My GP and I chatted about my symptoms, the fainting, and my blood work that had come back. It showed that I was pretty anemic again and she wanted to dig a bit more into my iron levels with some more blood work. She also put in a new request for a gastroenterologist referral, and said that any other tests would go through that new doctor. I was pretty excited when I got an email later that day letting me know I had an appointment with a new gastroenterologist, but that feeling faded pretty quickly once I realized the appointment isn’t until June.

It’s been a couple of weeks since all of this happened, and I’ve been doing my best to process it all.

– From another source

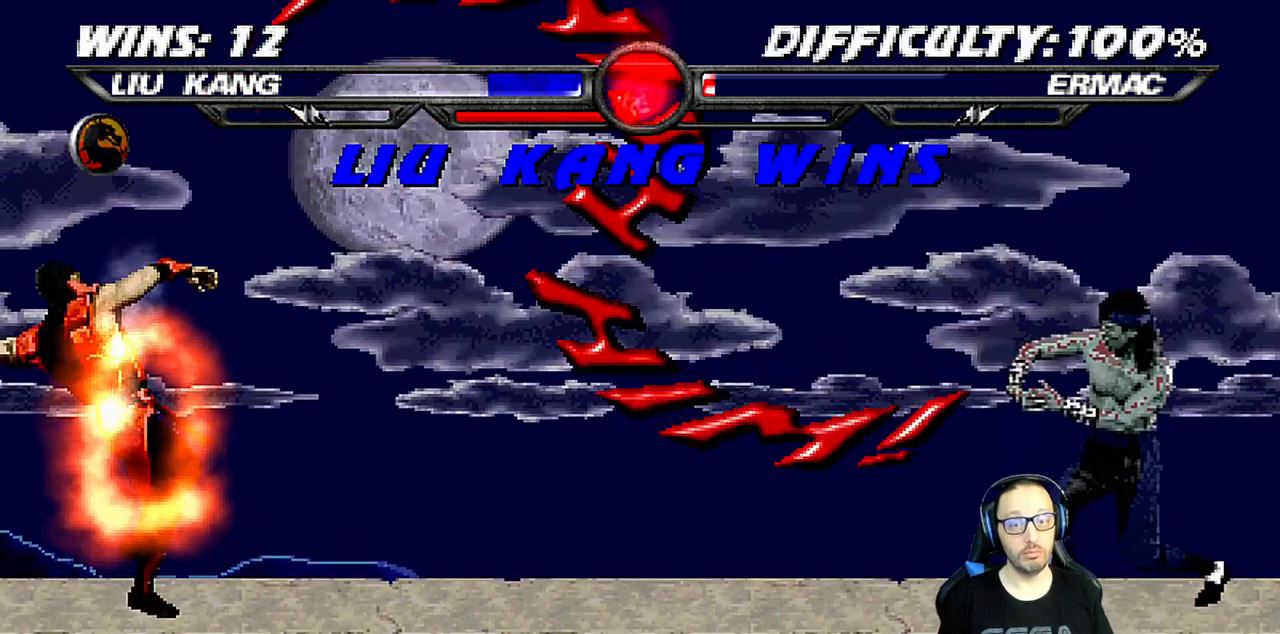
{"buttons": [], "left_stick": "center", "right_stick": "center", "events": []}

To be honest, at first I was filled with a whole bunch of feelings of guilt and shame that my symptoms had returned; I really thought this was a thing of the past and had put in so much work to feel good. I’ve talked through those feelings, and have reminded myself that this is an autoimmune disease. You can do everything “right” in the world, and your body can still start attacking itself. I’m thankful for Canadian health care, but it was definitely disheartening to realize I’d need to wait nearly 3 months to see a specialist. I also figure they’ll likely book me in for a colonoscopy, and waiting for that could also take some time, which means it could be late summer or even fall before I have a full understanding of what’s going on. I’d be lying if I said I wasn’t scared about what they’ll find - I feel like I’m back at the beginning again, ten years ago before I was diagnosed. Writing all of this down makes me feel very vulnerable, because it's all the scary stuff in my innermost thoughts, and my instinct is to spare you all of that! But it's real and I think it's important to share.

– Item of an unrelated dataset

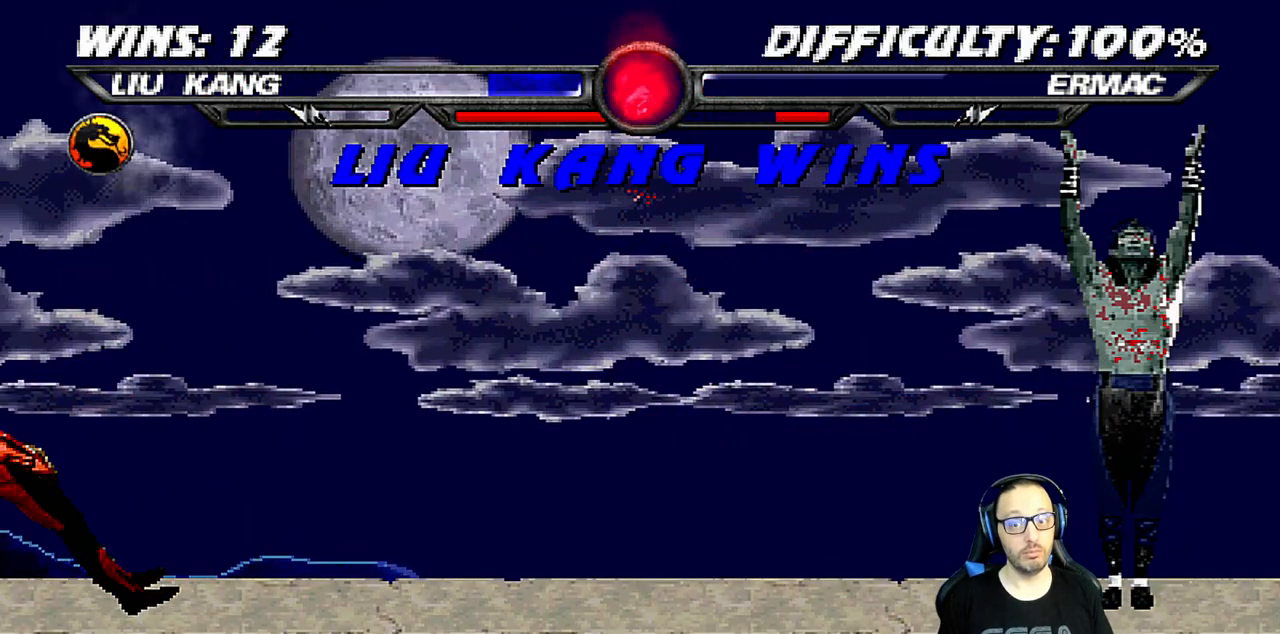
{"buttons": [], "left_stick": "center", "right_stick": "center", "events": []}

I’ve managed to work on feeling positive amid all of this uncertainty. I started seeing a naturopath to help me in the interim while I’m waiting to see the gastroenterologist. I’ve started an iron supplement that is already helping with my energy levels. While it’s not fully normal yet, my appetite has returned and I’ve been navigating what types of foods make me feel best, and which ones exacerbate my symptoms. I've been eating smaller meals more frequently, and that seems to be helping. I did a new food sensitivity test, and I’m looking forward to getting the results this week. I haven’t started working out regularly again, but I’ve been doing some gentle yoga and meditating which has been a great brain break. I can feel my Type-A tendencies seeping through all of this, along with my desire to control as much as humanly possible with a really, really great plan. I'm working through that too, and trying to be gentle with myself.

While this isn't the Crohn's Disease update I expected to be sharing, I'm ready to navigate whatever comes next, armed with all of the knowledge and experience I've gained over the last ten years.